- _What is required_
Read through the records below and copy each line that uses the word "labels".

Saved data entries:
• • • • •
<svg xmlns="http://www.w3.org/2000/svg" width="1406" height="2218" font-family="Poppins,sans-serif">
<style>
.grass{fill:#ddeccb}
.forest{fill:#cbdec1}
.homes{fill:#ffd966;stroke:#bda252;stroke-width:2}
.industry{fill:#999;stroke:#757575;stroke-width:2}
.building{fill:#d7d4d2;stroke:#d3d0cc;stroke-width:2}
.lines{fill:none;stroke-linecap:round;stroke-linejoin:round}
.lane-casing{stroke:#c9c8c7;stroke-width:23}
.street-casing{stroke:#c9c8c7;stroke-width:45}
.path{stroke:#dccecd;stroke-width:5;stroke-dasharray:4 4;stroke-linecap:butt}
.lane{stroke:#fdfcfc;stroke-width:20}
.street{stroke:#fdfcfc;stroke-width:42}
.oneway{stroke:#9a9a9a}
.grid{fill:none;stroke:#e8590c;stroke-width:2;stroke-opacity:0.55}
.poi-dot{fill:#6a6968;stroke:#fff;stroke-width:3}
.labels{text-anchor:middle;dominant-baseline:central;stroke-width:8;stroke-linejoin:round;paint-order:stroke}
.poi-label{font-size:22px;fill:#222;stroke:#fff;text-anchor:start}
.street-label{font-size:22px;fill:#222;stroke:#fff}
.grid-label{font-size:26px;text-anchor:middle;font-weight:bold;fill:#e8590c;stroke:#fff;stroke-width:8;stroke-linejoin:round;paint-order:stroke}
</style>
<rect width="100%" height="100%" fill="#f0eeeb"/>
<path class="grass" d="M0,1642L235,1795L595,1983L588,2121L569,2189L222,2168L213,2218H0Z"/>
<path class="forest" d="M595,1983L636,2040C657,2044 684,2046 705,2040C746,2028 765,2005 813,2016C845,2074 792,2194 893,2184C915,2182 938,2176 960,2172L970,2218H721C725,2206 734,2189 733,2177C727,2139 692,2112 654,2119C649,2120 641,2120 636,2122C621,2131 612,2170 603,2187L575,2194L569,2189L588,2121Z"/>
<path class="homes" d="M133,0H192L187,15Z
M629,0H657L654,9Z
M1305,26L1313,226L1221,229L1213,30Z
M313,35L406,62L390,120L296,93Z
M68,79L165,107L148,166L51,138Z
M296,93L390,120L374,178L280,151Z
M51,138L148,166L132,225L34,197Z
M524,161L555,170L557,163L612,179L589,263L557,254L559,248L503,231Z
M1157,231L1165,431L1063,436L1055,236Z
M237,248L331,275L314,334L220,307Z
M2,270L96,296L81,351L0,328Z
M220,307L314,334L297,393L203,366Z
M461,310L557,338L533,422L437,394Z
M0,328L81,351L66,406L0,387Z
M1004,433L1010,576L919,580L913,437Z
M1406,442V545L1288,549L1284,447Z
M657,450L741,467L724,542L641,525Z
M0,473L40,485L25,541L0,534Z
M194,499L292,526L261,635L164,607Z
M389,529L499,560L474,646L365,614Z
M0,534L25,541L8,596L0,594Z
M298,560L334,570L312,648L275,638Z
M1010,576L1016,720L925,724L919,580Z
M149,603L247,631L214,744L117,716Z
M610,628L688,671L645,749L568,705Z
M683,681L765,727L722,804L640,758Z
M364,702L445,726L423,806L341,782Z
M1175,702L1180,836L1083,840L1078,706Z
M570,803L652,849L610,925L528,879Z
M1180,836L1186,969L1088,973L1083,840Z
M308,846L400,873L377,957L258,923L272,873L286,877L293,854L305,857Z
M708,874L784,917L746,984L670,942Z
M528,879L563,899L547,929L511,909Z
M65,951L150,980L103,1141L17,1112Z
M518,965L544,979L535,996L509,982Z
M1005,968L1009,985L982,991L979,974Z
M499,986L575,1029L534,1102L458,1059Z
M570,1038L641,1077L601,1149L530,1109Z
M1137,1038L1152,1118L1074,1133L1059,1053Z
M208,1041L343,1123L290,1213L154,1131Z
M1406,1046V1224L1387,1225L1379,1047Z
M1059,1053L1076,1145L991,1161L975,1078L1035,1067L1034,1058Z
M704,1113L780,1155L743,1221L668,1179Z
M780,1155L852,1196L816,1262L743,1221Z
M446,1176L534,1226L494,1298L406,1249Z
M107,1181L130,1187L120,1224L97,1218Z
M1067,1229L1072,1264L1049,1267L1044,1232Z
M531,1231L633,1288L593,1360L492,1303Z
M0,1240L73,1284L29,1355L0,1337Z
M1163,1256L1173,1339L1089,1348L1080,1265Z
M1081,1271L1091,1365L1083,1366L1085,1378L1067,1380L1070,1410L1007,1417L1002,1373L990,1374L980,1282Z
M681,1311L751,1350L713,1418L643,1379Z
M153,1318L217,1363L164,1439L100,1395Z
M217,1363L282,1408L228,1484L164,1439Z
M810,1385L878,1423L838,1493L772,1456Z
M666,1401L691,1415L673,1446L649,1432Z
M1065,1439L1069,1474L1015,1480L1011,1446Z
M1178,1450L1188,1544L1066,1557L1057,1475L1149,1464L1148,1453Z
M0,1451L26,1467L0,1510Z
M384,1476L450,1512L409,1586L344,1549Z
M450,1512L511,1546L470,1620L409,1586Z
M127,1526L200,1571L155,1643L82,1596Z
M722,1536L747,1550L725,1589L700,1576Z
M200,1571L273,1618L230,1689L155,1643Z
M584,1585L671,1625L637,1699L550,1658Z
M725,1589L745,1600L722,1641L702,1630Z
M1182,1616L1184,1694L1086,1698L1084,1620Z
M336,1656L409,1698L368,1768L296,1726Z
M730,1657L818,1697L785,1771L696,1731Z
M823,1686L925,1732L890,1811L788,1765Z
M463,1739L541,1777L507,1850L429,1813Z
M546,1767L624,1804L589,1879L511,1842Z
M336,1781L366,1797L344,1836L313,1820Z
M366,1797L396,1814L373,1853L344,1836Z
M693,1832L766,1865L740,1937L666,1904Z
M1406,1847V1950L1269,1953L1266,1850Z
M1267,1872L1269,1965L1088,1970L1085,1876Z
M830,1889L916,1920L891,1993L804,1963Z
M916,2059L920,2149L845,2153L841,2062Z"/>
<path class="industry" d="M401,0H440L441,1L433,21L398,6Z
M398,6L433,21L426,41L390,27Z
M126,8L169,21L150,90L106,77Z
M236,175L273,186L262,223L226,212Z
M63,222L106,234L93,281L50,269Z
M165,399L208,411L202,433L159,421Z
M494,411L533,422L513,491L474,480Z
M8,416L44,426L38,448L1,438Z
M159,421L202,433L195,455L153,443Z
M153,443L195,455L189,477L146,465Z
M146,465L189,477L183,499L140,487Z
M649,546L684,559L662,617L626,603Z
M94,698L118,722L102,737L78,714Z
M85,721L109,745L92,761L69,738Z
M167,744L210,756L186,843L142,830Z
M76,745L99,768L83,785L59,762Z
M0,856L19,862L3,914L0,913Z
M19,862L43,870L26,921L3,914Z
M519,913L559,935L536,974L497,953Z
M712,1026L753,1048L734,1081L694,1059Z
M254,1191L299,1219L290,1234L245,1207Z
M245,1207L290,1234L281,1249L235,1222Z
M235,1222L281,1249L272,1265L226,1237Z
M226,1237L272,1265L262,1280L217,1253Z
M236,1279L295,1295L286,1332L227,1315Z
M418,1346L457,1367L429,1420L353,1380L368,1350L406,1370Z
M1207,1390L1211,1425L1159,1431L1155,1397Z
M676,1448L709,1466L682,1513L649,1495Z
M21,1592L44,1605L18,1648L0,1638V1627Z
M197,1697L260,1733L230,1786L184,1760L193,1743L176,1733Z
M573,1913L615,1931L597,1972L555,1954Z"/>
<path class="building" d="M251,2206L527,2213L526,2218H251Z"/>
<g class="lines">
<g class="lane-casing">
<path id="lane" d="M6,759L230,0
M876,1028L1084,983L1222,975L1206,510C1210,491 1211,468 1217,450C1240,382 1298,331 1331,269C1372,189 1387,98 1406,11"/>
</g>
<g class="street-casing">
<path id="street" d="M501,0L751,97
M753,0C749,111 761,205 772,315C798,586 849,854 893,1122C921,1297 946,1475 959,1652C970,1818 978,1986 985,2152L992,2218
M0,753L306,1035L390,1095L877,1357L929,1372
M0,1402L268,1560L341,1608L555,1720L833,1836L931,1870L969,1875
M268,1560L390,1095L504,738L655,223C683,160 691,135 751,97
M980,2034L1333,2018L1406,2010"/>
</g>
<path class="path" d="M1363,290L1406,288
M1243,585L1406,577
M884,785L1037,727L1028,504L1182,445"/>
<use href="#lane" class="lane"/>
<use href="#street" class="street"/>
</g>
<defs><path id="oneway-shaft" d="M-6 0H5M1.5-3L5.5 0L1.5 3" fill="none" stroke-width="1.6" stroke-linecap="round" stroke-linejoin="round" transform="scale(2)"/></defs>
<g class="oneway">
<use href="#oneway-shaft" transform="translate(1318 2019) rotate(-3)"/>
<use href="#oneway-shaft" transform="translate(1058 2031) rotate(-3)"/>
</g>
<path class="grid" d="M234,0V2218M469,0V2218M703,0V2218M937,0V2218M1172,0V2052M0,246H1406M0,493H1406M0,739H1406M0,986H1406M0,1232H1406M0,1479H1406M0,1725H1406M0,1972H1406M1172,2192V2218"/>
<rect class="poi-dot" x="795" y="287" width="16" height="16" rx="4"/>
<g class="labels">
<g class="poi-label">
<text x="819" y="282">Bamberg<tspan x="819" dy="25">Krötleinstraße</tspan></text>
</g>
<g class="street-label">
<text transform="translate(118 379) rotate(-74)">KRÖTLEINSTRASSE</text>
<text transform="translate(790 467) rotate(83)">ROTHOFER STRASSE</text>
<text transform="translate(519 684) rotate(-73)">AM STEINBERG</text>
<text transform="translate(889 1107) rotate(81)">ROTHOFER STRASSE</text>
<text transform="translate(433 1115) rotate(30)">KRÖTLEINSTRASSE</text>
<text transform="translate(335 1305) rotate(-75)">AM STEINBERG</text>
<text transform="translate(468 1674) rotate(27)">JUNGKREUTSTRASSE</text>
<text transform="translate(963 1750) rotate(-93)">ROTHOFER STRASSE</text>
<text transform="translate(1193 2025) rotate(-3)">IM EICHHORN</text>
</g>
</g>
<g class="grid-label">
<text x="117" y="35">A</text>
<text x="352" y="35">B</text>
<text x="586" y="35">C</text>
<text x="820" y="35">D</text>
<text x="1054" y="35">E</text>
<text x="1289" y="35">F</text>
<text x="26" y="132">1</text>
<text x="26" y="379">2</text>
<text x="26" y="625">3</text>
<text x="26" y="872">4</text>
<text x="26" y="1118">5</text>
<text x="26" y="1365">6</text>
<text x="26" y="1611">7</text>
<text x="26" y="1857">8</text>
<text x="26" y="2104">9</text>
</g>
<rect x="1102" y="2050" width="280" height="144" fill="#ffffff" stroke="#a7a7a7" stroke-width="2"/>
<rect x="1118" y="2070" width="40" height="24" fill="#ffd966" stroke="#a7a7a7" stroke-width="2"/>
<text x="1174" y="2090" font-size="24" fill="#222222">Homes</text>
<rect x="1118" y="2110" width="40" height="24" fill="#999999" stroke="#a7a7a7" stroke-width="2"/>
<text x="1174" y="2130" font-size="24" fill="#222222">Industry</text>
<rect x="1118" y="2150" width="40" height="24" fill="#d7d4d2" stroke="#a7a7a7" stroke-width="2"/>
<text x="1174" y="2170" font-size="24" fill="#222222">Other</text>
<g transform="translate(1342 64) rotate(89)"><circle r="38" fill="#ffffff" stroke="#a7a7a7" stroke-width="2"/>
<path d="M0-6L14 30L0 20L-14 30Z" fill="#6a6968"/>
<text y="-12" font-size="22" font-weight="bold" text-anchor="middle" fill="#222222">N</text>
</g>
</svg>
• • • • •
- _Completed task_
.labels{text-anchor:middle;dominant-baseline:central;stroke-width:8;stroke-linejoin:round;paint-order:stroke}
<g class="labels">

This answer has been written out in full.